Four primary structural things, which in turn have a multitude of implications.
As a result pareconish science will no longer be a hand maiden to power and wealth on the one hand, indeed these won’t even exist to be a hand maiden too, and, on the other hand, nor will science be so exalted or so reviled as to be different in kind in respect to material well being or decision making rights than other pursuits.
A scientist who makes great discoveries within a parecon will no doubt enjoy social adulation and personal fulfillment for the achievement, but not material plenty or an accrual of greater voting rights than others. Likewise, a scientific field will not be funded on grounds of benefiting a few people as compared to advancing human insight for all.
Will there be huge expenditure on tools for advancing knowledge of the fifteenth decimal point of nuclear interaction or the fourteen billionth light year distant galaxy even before there is great expenditure on reducing the travail of mining coal or containing or reversing its ecological impacts, or providing alternative energy sources?
Will there research be undertaken on grounds of its military applications instead of on grounds of its implications for knowing our place in a complex universe?
These are questions that will arise and be answered in a new future, what parecon tells us is the broad procedure not the specific outcome people will choose, though we can certainly make intelligent guesses about the latter, too.
When the latest and greatest particle accelerator project was being debated in the U.S., a congressman asked a noted scientist who was arguing for allocating funds to the super collider what its military benefits would be.
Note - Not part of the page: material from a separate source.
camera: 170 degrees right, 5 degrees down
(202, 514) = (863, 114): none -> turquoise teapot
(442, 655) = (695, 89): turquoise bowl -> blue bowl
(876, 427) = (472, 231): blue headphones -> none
The scientist replied it would have no implications for weaponry, but it would help make our society one worth defending. The scientist’s motivations and perceptions failed to impress the Congress which voted against the project.
Do we know that in a parecon the participatory planning system would have allotted the billions required? No. We don’t know one way or the other. But we do know that the calculation would have had near nothing to do with militarism and near everything to do with making society a more desirable, wiser, and more insightful place.
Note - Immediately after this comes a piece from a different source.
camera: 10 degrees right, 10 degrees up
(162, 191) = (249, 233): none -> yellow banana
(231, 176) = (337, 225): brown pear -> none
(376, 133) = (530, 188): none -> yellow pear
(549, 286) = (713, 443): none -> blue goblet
So parecon in no way inhibits scientific impulses instead likely greatly enhancing them due to both having an educational system that seeks full participation and creativity from all sectors, and due to alloting to science what a free and highly informed populace agrees to. Science in the sense of creatively expanding the range and depth of our comprehension of the world depends greatly on real freedom, which is to say real control over our lives to pursue what we desire – which is what parecon provides.
Consider Albert Einstein on the topic, “It is, in fact, nothing short of a miracle that the modern methods of instruction [not to mention financing, then far less of an issue] have not yet entirely strangled the holy curiosity of inquiry; for this delicate little plant, aside from stimulation, stands mainly in need of freedom.”